Exercise details: Scan the entries and copy each line where the word "AddressWidth" is present.

Provided material:
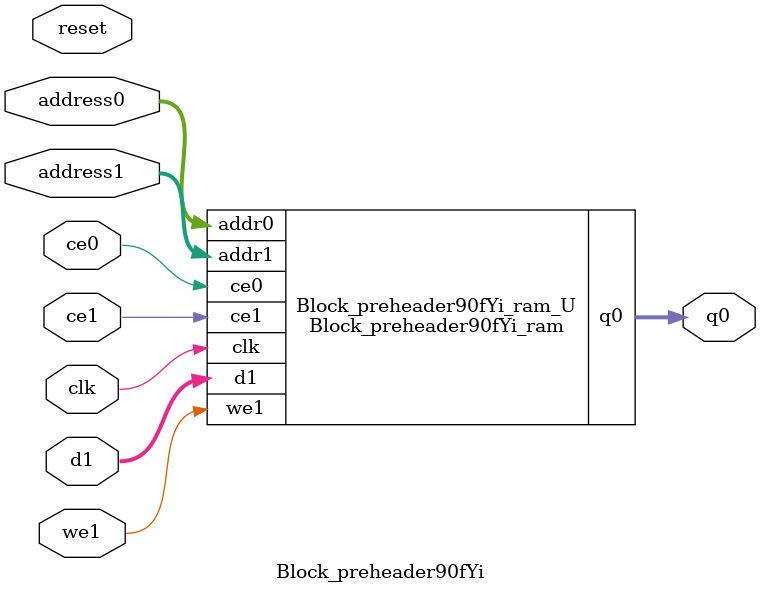
<source format=v>
`timescale 1 ns / 1 ps
module Block_preheader90fYi_ram (addr0, ce0, q0, addr1, ce1, d1, we1,  clk);

parameter DWIDTH = 8;
parameter AWIDTH = 9;
parameter MEM_SIZE = 322;

input[AWIDTH-1:0] addr0;
input ce0;
output reg[DWIDTH-1:0] q0;
input[AWIDTH-1:0] addr1;
input ce1;
input[DWIDTH-1:0] d1;
input we1;
input clk;

(* ram_style = "block" *)reg [DWIDTH-1:0] ram[0:MEM_SIZE-1];




always @(posedge clk)  
begin 
    if (ce0) begin
        q0 <= ram[addr0];
    end
end


always @(posedge clk)  
begin 
    if (ce1) begin
        if (we1) 
            ram[addr1] <= d1; 
    end
end


endmodule

`timescale 1 ns / 1 ps
module Block_preheader90fYi(
    reset,
    clk,
    address0,
    ce0,
    q0,
    address1,
    ce1,
    we1,
    d1);

parameter DataWidth = 32'd8;
parameter AddressRange = 32'd322;
parameter AddressWidth = 32'd9;
input reset;
input clk;
input[AddressWidth - 1:0] address0;
input ce0;
output[DataWidth - 1:0] q0;
input[AddressWidth - 1:0] address1;
input ce1;
input we1;
input[DataWidth - 1:0] d1;



Block_preheader90fYi_ram Block_preheader90fYi_ram_U(
    .clk( clk ),
    .addr0( address0 ),
    .ce0( ce0 ),
    .q0( q0 ),
    .addr1( address1 ),
    .ce1( ce1 ),
    .we1( we1 ),
    .d1( d1 ));

endmodule


</source>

Problem solution:
parameter AddressWidth = 32'd9;
input[AddressWidth - 1:0] address0;
input[AddressWidth - 1:0] address1;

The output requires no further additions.